• _PROBLEMS AND TASKS_
- a) Answer each question from the book review below.
(i) What example of nature-made land does it give?
(ii) What does it say Japanese farmers were in California before the war?
(iii) Which places does it name as land that humans filled in?
- b) Rewrite the paragraph of the book review below that begins "We also create land!" as a short list that keeps its main facts.

• _PROVIDED PASSAGE_
# # # # # # #
Non-fiction book about all things "land" - property rights, colonialism, climate change, etc. This is really a pretty hardcore history book if that's not what you're expecting, but it's very comprehensive in topics. Lots of lots of nations stealing & co-opting land from other nations, claiming eminent domain and taking land back from private landowners, public trust lands, how we mistreated Native Americans and a really interesting chapter about the Japanese in California and how we threw them into concentration camps, when really they were the plurality of California farmers before the war.We also create land! Both human-made and nature-made (i.e. volcanic explosions). Humans filled in land to create polders in the Netherlands, the marina district in San Francisco, and lower Manhattan. When you make land, who does it belong to? This book goes into all that. And how weird it is to "own" tracts of land. Like you pass a deed around from human to human in exchange for money, and suddenly you have the right to throw everyone off it as trespassers. At least here in the U.S.! Apparently, "trespassing" is not a thing in some other countries and you are not allowed to throw people off your land.A large array of topics (covering the planet) with a heavy history focus.
# # # # # # #
• _DATASET ENTRIES_
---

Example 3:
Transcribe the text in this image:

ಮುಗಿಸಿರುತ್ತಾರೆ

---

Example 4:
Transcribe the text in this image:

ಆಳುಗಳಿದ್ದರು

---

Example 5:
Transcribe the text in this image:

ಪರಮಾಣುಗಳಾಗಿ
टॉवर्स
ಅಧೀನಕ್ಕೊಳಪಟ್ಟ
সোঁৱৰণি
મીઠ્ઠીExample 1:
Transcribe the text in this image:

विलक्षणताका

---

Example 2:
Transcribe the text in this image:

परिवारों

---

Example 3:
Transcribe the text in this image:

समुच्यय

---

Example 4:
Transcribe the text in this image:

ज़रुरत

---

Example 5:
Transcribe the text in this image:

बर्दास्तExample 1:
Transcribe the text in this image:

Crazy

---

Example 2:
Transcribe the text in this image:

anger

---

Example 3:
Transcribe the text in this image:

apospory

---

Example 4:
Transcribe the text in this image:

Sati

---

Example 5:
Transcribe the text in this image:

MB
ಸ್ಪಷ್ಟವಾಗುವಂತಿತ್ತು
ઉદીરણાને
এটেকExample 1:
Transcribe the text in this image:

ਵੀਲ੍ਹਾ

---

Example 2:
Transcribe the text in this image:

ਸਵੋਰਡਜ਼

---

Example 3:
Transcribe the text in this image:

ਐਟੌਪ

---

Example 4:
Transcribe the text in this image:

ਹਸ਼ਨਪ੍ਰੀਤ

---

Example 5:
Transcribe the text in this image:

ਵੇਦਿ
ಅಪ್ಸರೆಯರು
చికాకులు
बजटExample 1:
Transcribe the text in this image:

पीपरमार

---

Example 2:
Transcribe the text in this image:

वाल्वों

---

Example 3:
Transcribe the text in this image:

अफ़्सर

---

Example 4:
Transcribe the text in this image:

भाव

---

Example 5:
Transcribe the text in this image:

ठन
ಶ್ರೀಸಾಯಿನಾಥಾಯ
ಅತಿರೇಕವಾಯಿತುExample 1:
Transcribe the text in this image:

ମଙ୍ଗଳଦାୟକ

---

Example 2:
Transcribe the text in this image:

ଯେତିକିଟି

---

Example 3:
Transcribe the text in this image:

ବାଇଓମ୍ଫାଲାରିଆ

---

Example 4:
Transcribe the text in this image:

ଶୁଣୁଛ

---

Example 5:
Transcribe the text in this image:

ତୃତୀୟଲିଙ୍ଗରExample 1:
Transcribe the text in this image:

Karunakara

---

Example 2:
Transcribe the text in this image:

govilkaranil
# # # # # # #
• _EXPECTED RESPONSES_
- a)
(i) Volcanic explosions.
(ii) They were the plurality of California farmers.
(iii) Polders in the Netherlands, the marina district in San Francisco, and lower Manhattan.

- b)
- Land is created both by humans and by nature, for example through volcanic explosions.
- Humans filled in land to make polders in the Netherlands, the marina district in San Francisco, and lower Manhattan.
- The book asks who owns newly made land.
- It also examines how odd land ownership is: a deed passed from person to person for money gives the holder the right, at least in the U.S., to remove others as trespassers.
- In some other countries, trespassing is apparently not a concept, and landowners may not remove people from their land.